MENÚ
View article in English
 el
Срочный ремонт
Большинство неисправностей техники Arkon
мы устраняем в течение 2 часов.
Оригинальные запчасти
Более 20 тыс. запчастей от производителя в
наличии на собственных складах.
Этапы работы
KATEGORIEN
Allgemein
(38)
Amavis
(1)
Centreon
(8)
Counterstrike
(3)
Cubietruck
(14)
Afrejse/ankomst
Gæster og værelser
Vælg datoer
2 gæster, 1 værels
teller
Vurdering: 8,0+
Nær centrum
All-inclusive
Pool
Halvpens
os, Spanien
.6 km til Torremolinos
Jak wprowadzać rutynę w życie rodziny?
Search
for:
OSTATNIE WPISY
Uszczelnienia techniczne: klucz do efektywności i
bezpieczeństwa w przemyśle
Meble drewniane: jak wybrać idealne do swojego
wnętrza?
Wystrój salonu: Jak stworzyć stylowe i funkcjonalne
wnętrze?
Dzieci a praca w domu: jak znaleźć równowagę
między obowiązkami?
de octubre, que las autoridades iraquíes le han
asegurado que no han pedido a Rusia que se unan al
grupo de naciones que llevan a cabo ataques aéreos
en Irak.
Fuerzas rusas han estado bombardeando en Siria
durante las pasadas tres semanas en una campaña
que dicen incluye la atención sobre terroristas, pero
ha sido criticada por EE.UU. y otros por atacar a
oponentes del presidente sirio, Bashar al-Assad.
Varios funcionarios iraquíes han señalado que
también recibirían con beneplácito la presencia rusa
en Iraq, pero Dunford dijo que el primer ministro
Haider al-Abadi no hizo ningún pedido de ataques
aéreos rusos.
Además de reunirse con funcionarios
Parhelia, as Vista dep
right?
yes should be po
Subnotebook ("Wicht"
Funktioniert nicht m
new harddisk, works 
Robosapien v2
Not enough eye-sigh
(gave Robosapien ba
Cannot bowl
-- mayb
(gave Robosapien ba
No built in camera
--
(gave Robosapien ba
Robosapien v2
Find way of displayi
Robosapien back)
● ● ● ● ●
__WORK TASK__: Would you show all lines of the material above that contain the word "aéreos"?

__ANSWER TO THE EXERCISE__:
grupo de naciones que llevan a cabo ataques aéreos
aéreos rusos.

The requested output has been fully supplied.